(Exercise description):
Continue the essay below on the 1929 photo of Charlotte Perriand reclining on the chaise longue, picking up right after its last sentence.

(Text segment):
** start **
Updated: Apr 14, 2021
This iconic photo from 1929, of Charlotte Perriand relaxing in the chaise longue that she, Corbusier and Pierre Jeanneret, collaborated on has been written about so much it deserves its own post.
Strike a Pose
To my un- academic eye this photo of the young Charlotte Perriand posing in a skirt on the lounge is quite provocative. While neither her attire nor the pose in and of itself are remarkable, when the pose is combined with a skirt it becomes much more charged. Because it looks as if her skirt may fall away at any minute revealing the entire leg, there is a certain “frisson” or sexiness to the image. (Had I not known that this was Charlotte Perriand and that it was the LC4 chair, I would have thought this was a classic bauhaus image, possibly taken by Florence Henri.) Anyone who has ever worn a skirt knows it would be uncomfortable because of the apprehension that the skirt might fall away…If the pose had been different, with the chair in the parallel position and her feet below and she was reading a book for instance, or if she had been wearing pants, the effect would be quite different. The dramatic lighting and shadow also contribute to the sexy film noire feeling .
The sleeping Beauty
And then there is the head turned away from the camera…creating a voyeuristic tension. We have accidentally stumbled upon a young “sleeping” beauty in a private moment of relaxation, only this sleeping princess is resting on a chrome and pony skin modernist lounge, rather than an ivy covered bed. Clearly there are also references to the genre of painting (favored by Watteau among many), of a beautiful woman in her “boudoir”. (It is a modern version of a chaise lounge after all. It’s meant for lounging.) But again, with the face turned away from the viewer it brings to mind the erotic photos of Florence Henri, in which her passive subject’s eyes are either turned away or closed.
** end **
(Given entries):
** start **
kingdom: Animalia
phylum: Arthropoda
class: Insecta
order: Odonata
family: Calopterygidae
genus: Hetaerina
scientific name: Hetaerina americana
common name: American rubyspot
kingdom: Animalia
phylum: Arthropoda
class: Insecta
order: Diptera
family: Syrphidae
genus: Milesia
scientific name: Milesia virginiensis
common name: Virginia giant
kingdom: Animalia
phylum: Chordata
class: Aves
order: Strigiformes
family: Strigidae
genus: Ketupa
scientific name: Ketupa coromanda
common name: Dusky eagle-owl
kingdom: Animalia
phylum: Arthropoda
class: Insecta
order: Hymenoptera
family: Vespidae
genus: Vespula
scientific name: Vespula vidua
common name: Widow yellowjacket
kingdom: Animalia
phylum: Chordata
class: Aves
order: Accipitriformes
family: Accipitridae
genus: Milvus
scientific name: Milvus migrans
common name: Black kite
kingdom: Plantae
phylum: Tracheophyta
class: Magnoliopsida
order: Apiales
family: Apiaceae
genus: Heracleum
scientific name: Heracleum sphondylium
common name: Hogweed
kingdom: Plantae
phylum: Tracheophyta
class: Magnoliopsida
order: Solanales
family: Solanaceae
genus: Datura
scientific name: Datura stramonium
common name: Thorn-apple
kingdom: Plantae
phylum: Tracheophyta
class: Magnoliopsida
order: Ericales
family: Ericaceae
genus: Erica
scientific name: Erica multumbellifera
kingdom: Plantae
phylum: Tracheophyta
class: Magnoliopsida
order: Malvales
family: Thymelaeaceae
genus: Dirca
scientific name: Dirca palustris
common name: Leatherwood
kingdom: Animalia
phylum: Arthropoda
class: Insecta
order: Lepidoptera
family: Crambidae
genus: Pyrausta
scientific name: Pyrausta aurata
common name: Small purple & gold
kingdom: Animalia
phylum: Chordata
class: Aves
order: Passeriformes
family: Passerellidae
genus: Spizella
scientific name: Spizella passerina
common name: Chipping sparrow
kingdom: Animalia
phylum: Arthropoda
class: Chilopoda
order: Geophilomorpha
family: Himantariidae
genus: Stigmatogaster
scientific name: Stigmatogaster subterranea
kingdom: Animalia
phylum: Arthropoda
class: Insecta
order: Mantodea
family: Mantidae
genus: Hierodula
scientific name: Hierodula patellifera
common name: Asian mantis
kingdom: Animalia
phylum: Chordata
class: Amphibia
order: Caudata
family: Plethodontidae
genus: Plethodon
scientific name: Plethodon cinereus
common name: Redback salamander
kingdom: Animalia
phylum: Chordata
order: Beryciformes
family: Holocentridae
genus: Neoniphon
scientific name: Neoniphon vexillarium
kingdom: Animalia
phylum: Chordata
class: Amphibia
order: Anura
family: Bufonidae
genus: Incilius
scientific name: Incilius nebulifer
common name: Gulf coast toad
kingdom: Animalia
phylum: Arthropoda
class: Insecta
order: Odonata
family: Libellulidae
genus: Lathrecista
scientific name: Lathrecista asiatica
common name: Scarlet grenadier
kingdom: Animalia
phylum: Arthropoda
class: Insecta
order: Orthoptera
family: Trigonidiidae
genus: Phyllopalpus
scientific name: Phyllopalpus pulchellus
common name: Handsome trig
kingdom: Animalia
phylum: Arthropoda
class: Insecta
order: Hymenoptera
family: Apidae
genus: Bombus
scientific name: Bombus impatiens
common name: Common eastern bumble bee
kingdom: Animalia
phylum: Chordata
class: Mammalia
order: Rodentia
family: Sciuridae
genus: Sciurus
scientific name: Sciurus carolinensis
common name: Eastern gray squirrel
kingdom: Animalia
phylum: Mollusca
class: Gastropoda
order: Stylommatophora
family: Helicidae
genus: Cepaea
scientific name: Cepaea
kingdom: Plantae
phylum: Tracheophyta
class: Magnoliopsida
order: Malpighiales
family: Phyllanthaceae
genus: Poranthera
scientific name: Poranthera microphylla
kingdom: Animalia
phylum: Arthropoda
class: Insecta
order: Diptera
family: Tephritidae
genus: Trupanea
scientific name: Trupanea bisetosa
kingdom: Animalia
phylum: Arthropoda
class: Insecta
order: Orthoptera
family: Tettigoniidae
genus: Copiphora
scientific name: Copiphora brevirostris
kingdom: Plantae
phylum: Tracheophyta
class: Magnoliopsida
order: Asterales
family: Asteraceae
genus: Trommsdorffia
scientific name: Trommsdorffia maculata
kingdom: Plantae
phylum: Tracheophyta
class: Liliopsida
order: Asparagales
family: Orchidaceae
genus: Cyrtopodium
** end **
(Answer to the task):
Nobody Puts Baby in the Corner
In her essay, Sexuality and Space Beatriz Colemina, describes (the positioning -next to a wall) of the model (Charlotte Perriand) as “almost an attachment to the wall. She sees nothing.” (1) as one example (of many) of Le Corbusier’s sexism, portraying women as passive objects rather than human beings with personality, humor or agency. According to author Mary McLeod who interviewed Madame Perriand in 1997, she was infuriated by this interpretation and went “ballistic”, (2) nearly shutting down the interview when she mistakenly thought that Ms. McLeod was the author of this interpretation. In fact Charlotte Perriand staged the photo herself with Pierre Jeanneret(who took the photo) as publicity for the chair, which was exhibited in
“Equipment for Dwelling” in 1929. Le Corbusier was in South America at the time, and had no part in staging this particular photo. Charlotte Perriand told Mary McLeod that she chose to turn her head away from the camera to emphasize the chair, rather than herself. (3)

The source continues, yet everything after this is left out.